15:34:00-892683 INFO     LOADER: "Transformers"                                                                                                                         
15:34:00-893366 INFO     TRUNCATION LENGTH: 2048                                                                                                                        
15:34:00-893964 INFO     INSTRUCTION TEMPLATE: "Alpaca"                                                                                                                 

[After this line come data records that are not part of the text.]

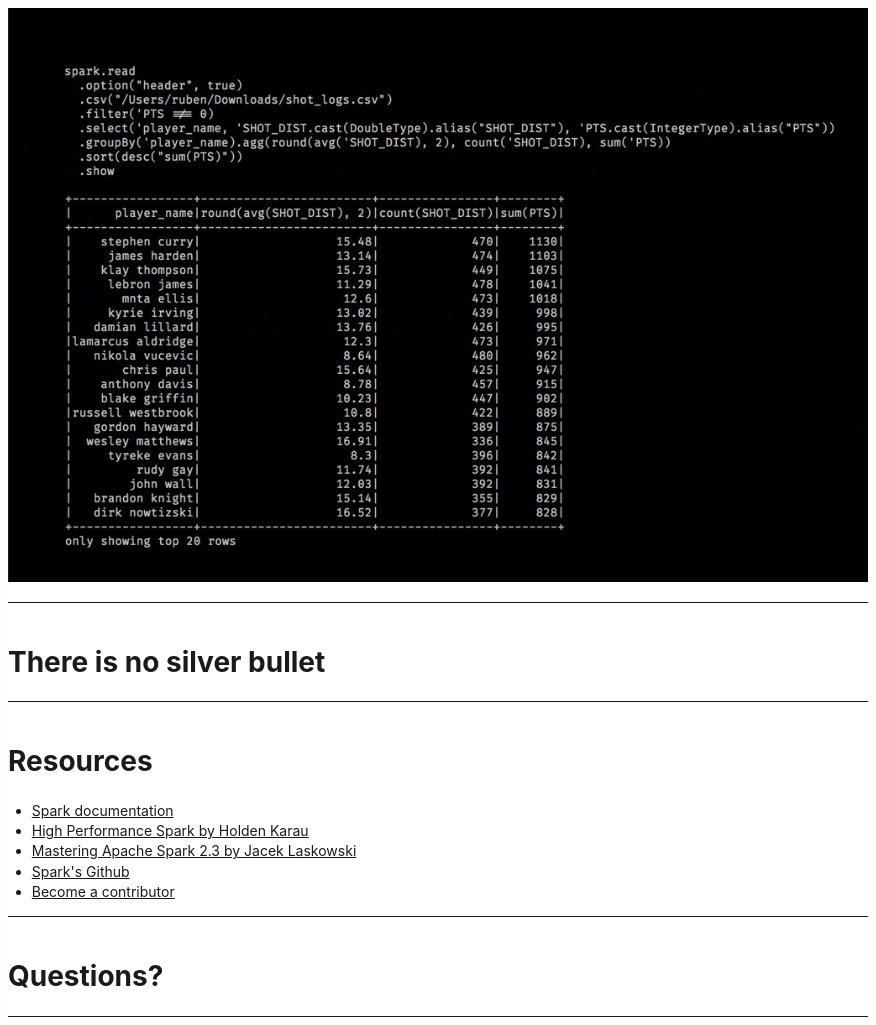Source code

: ![](images/Show.jpg)

---

# There is no silver bullet

---

# __Resources__

* [Spark documentation](https://spark.apache.org/docs/latest/)
*  [High Performance Spark by Holden Karau](https://www.amazon.com/High-Performance-Spark-Practices-Optimizing/dp/1491943203/ref=sr_1_3?ie=UTF8&qid=1528135254&sr=8-3&keywords=holden+karau)
* [Mastering Apache Spark 2.3 by Jacek Laskowski](https://jaceklaskowski.gitbooks.io/mastering-apache-spark/)
* [Spark's Github](https://github.com/apache/spark)
* [Become a contributor](https://spark.apache.org/contributing.html)

---

# Questions?

---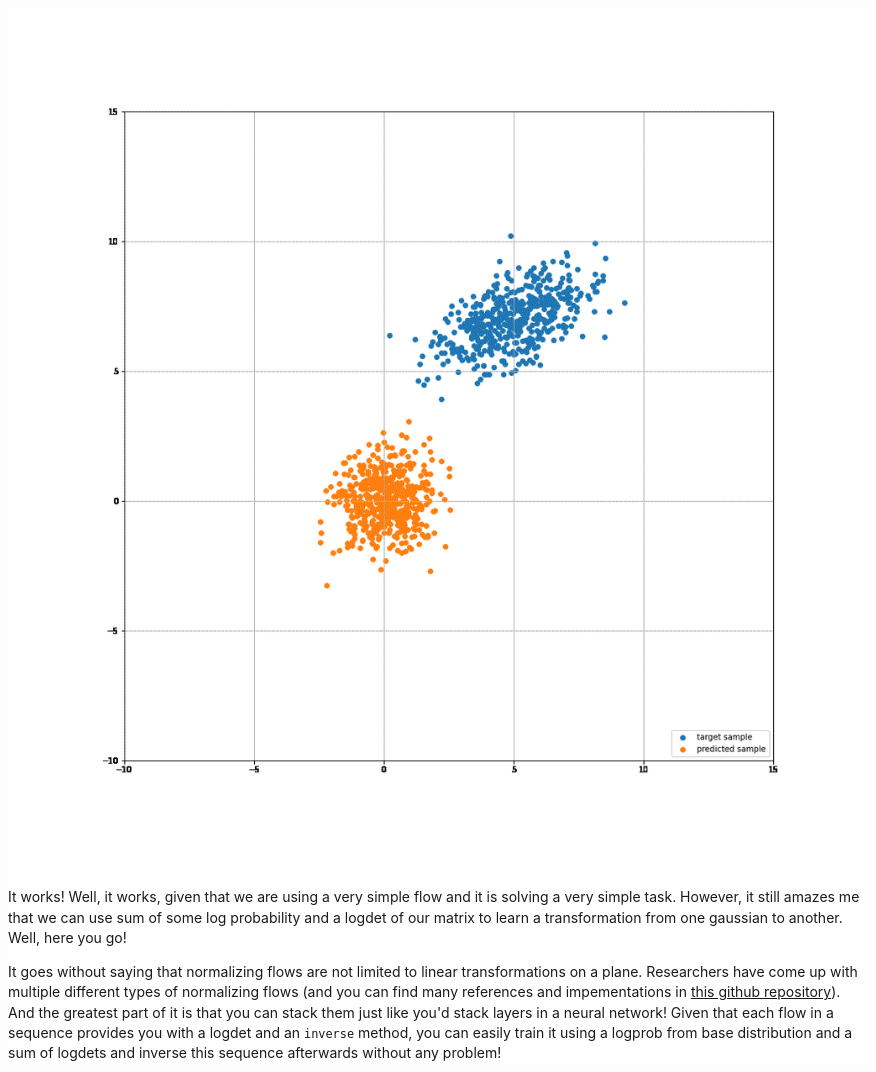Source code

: ![training progress](/images/2021-11-10-normalizing-flows_files/normalizing-flows-training.gif "training progress")

It works! Well, it works, given that we are using a very simple flow and it is solving a very simple task. However, it still amazes me that we can use sum of some log probability and a logdet of our matrix to learn a transformation from one gaussian to another. Well, here you go!

It goes without saying that normalizing flows are not limited to linear transformations on a plane. Researchers have come up with multiple different types of normalizing flows (and you can find many references and impementations in [this github repository](https://github.com/kamenbliznashki/normalizing_flows)). And the greatest part of it is that you can stack them just like you'd stack layers in a neural network! Given that each flow in a sequence provides you with a logdet and an `inverse` method, you can easily train it using a logprob from base distribution and a sum of logdets and inverse this sequence afterwards without any problem!
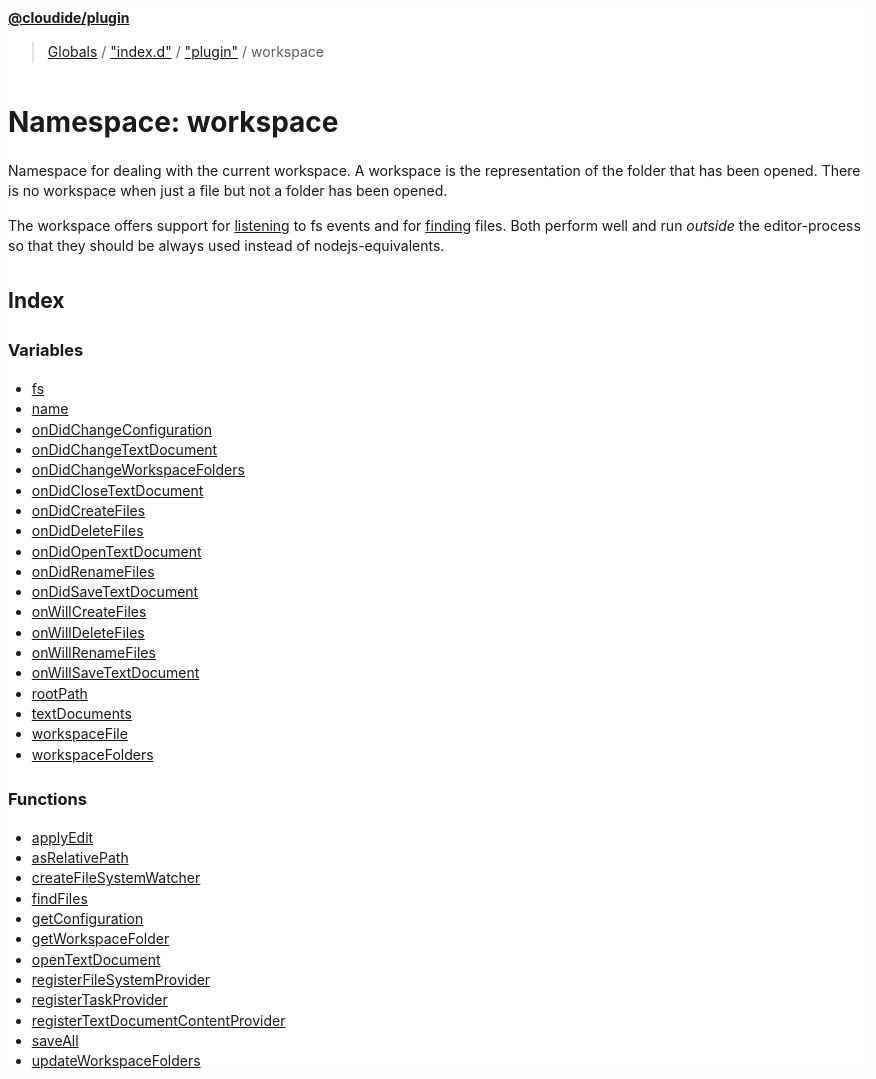 **[@cloudide/plugin](../README.md)**

> [Globals](../README.md) / ["index.d"](_index_d_.md) / ["plugin"](_index_d_._plugin_.md) / workspace

# Namespace: workspace

Namespace for dealing with the current workspace. A workspace is the representation
of the folder that has been opened. There is no workspace when just a file but not a
folder has been opened.

The workspace offers support for [listening](#workspace.createFileSystemWatcher) to fs
events and for [finding](#workspace.findFiles) files. Both perform well and run _outside_
the editor-process so that they should be always used instead of nodejs-equivalents.

## Index

### Variables

* [fs](_index_d_._plugin_.workspace.md#fs)
* [name](_index_d_._plugin_.workspace.md#name)
* [onDidChangeConfiguration](_index_d_._plugin_.workspace.md#ondidchangeconfiguration)
* [onDidChangeTextDocument](_index_d_._plugin_.workspace.md#ondidchangetextdocument)
* [onDidChangeWorkspaceFolders](_index_d_._plugin_.workspace.md#ondidchangeworkspacefolders)
* [onDidCloseTextDocument](_index_d_._plugin_.workspace.md#ondidclosetextdocument)
* [onDidCreateFiles](_index_d_._plugin_.workspace.md#ondidcreatefiles)
* [onDidDeleteFiles](_index_d_._plugin_.workspace.md#ondiddeletefiles)
* [onDidOpenTextDocument](_index_d_._plugin_.workspace.md#ondidopentextdocument)
* [onDidRenameFiles](_index_d_._plugin_.workspace.md#ondidrenamefiles)
* [onDidSaveTextDocument](_index_d_._plugin_.workspace.md#ondidsavetextdocument)
* [onWillCreateFiles](_index_d_._plugin_.workspace.md#onwillcreatefiles)
* [onWillDeleteFiles](_index_d_._plugin_.workspace.md#onwilldeletefiles)
* [onWillRenameFiles](_index_d_._plugin_.workspace.md#onwillrenamefiles)
* [onWillSaveTextDocument](_index_d_._plugin_.workspace.md#onwillsavetextdocument)
* [rootPath](_index_d_._plugin_.workspace.md#rootpath)
* [textDocuments](_index_d_._plugin_.workspace.md#textdocuments)
* [workspaceFile](_index_d_._plugin_.workspace.md#workspacefile)
* [workspaceFolders](_index_d_._plugin_.workspace.md#workspacefolders)

### Functions

* [applyEdit](_index_d_._plugin_.workspace.md#applyedit)
* [asRelativePath](_index_d_._plugin_.workspace.md#asrelativepath)
* [createFileSystemWatcher](_index_d_._plugin_.workspace.md#createfilesystemwatcher)
* [findFiles](_index_d_._plugin_.workspace.md#findfiles)
* [getConfiguration](_index_d_._plugin_.workspace.md#getconfiguration)
* [getWorkspaceFolder](_index_d_._plugin_.workspace.md#getworkspacefolder)
* [openTextDocument](_index_d_._plugin_.workspace.md#opentextdocument)
* [registerFileSystemProvider](_index_d_._plugin_.workspace.md#registerfilesystemprovider)
* [registerTaskProvider](_index_d_._plugin_.workspace.md#registertaskprovider)
* [registerTextDocumentContentProvider](_index_d_._plugin_.workspace.md#registertextdocumentcontentprovider)
* [saveAll](_index_d_._plugin_.workspace.md#saveall)
* [updateWorkspaceFolders](_index_d_._plugin_.workspace.md#updateworkspacefolders)
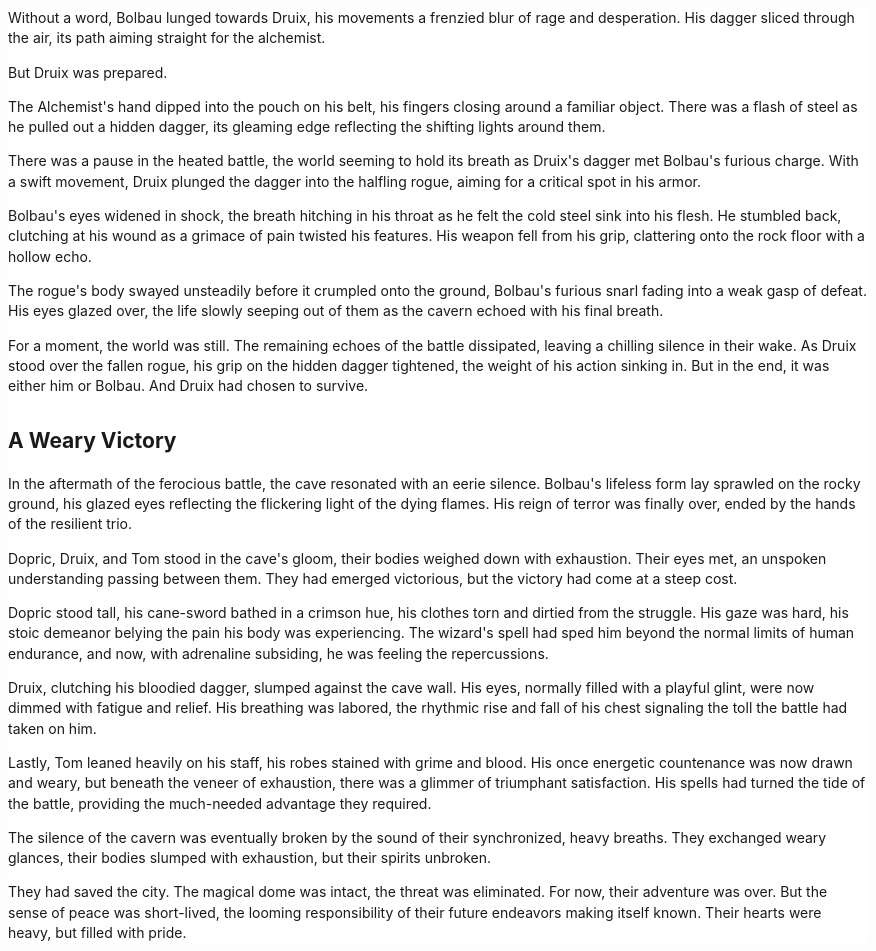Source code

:Without a word, Bolbau lunged towards Druix, his movements a frenzied blur of rage and desperation. His dagger sliced through the air, its path aiming straight for the alchemist.

But Druix was prepared.

The Alchemist's hand dipped into the pouch on his belt, his fingers closing around a familiar object. There was a flash of steel as he pulled out a hidden dagger, its gleaming edge reflecting the shifting lights around them.

There was a pause in the heated battle, the world seeming to hold its breath as Druix's dagger met Bolbau's furious charge. With a swift movement, Druix plunged the dagger into the halfling rogue, aiming for a critical spot in his armor.

Bolbau's eyes widened in shock, the breath hitching in his throat as he felt the cold steel sink into his flesh. He stumbled back, clutching at his wound as a grimace of pain twisted his features. His weapon fell from his grip, clattering onto the rock floor with a hollow echo.

The rogue's body swayed unsteadily before it crumpled onto the ground, Bolbau's furious snarl fading into a weak gasp of defeat. His eyes glazed over, the life slowly seeping out of them as the cavern echoed with his final breath.

For a moment, the world was still. The remaining echoes of the battle dissipated, leaving a chilling silence in their wake. As Druix stood over the fallen rogue, his grip on the hidden dagger tightened, the weight of his action sinking in. But in the end, it was either him or Bolbau. And Druix had chosen to survive.

## A Weary Victory

In the aftermath of the ferocious battle, the cave resonated with an eerie silence. Bolbau's lifeless form lay sprawled on the rocky ground, his glazed eyes reflecting the flickering light of the dying flames. His reign of terror was finally over, ended by the hands of the resilient trio.

Dopric, Druix, and Tom stood in the cave's gloom, their bodies weighed down with exhaustion. Their eyes met, an unspoken understanding passing between them. They had emerged victorious, but the victory had come at a steep cost.

Dopric stood tall, his cane-sword bathed in a crimson hue, his clothes torn and dirtied from the struggle. His gaze was hard, his stoic demeanor belying the pain his body was experiencing. The wizard's spell had sped him beyond the normal limits of human endurance, and now, with adrenaline subsiding, he was feeling the repercussions.

Druix, clutching his bloodied dagger, slumped against the cave wall. His eyes, normally filled with a playful glint, were now dimmed with fatigue and relief. His breathing was labored, the rhythmic rise and fall of his chest signaling the toll the battle had taken on him.

Lastly, Tom leaned heavily on his staff, his robes stained with grime and blood. His once energetic countenance was now drawn and weary, but beneath the veneer of exhaustion, there was a glimmer of triumphant satisfaction. His spells had turned the tide of the battle, providing the much-needed advantage they required.

The silence of the cavern was eventually broken by the sound of their synchronized, heavy breaths. They exchanged weary glances, their bodies slumped with exhaustion, but their spirits unbroken.

They had saved the city. The magical dome was intact, the threat was eliminated. For now, their adventure was over. But the sense of peace was short-lived, the looming responsibility of their future endeavors making itself known. Their hearts were heavy, but filled with pride.
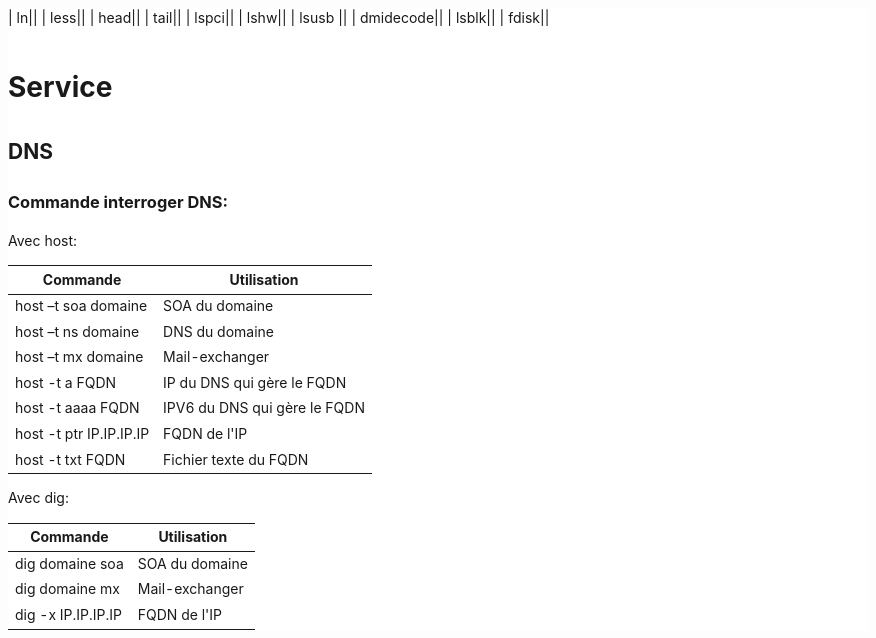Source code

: |   ln||
|   less||
|   head||
|   tail||
|   lspci||
|   lshw||
|   lsusb ||
|   dmidecode||
|   lsblk||
|   fdisk||


# Service

## DNS


### Commande interroger DNS:

Avec host:

|**Commande**      |**Utilisation**      |
|------------------|---------------------|
|   host –t soa domaine|SOA du domaine   |
|   host –t ns domaine|DNS du domaine    |
|   host –t mx domaine|Mail-exchanger    |
|   host -t a FQDN|IP du DNS qui gère le FQDN|
|   host -t aaaa FQDN|IPV6 du DNS qui gère le FQDN|
|   host -t ptr IP.IP.IP.IP|FQDN de l'IP |
|   host -t txt FQDN|Fichier texte du FQDN|

Avec dig:

|**Commande**      |**Utilisation**      |
|------------------|---------------------|
|   dig domaine soa|SOA du domaine       |
|   dig domaine mx |Mail-exchanger       |
|    dig -x IP.IP.IP.IP|FQDN de l'IP     |
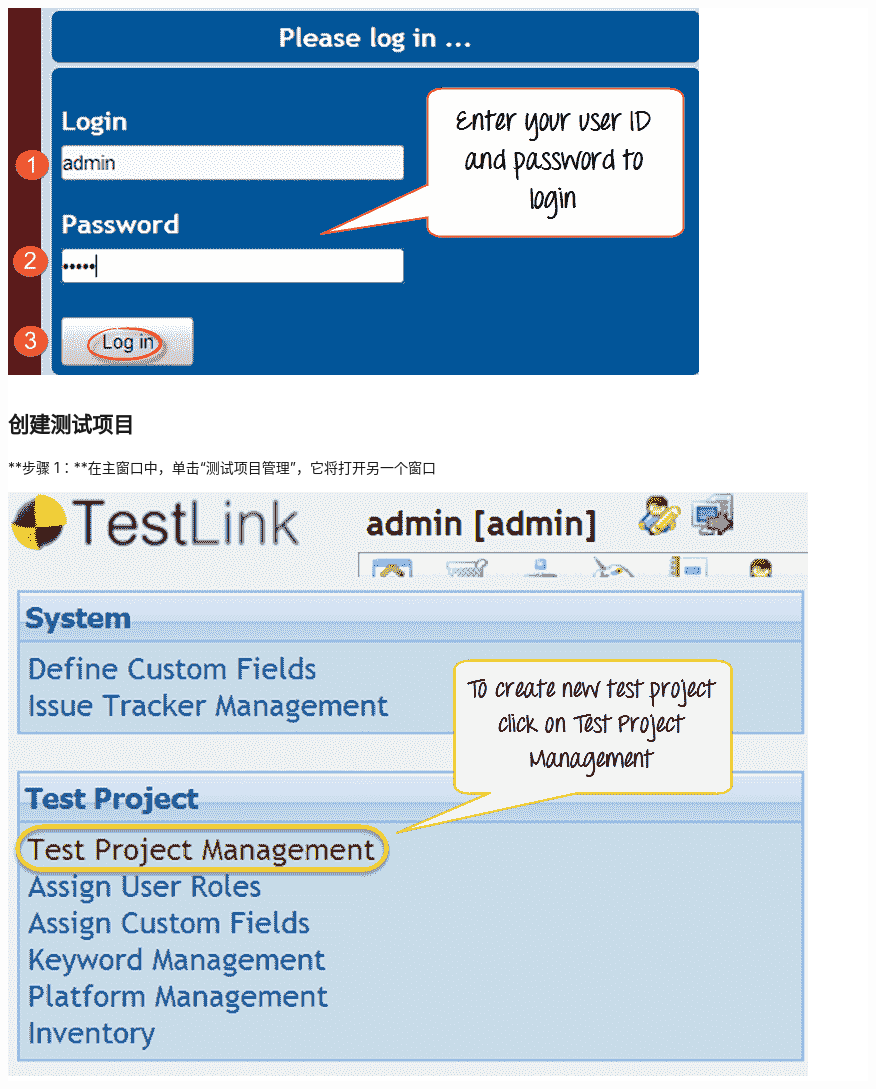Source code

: ![TestLink Tutorial: A Complete Guide](img/990232e70c2ce1862a092a16688da7b3.png "TestLink Tutorial: A Complete Guide")

## 创建测试项目

**步骤 1：**在主窗口中，单击“测试项目管理”，它将打开另一个窗口

![TestLink Tutorial: A Complete Guide](img/8437949bba4efae808083f2231579c63.png "TestLink Tutorial: A Complete Guide")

Running on local URL:  http://0.0.0.0:7860

Note: The output Running on local URL: http://0.0.0.0:7860 indicates the server is running on the Ubuntu server itself. To access it from another device, you’ll use http://your_server_public_ip:7860. Also, ensure that port 7860 is open in your server’s firewall. The model will take a longer time to load the first time.

Step 7: Access the Web UI

Open your web browser and navigate to http://your_server_public_ip:7860. Replace your_server_public_ip with the actual public IP address of your Ubuntu server.

Enter the prompt “What is the full form of ATM” in the text box, and click “Generate” to see the model’s output.

Conclusion

Deploying OobaBooga’s Text Generation Web UI on an Ubuntu GPU server is straightforward and unlocks the power of large language models like GPT-J-6B. Follow this guide to set up a text generation environment and start experimenting with AI-driven content creation.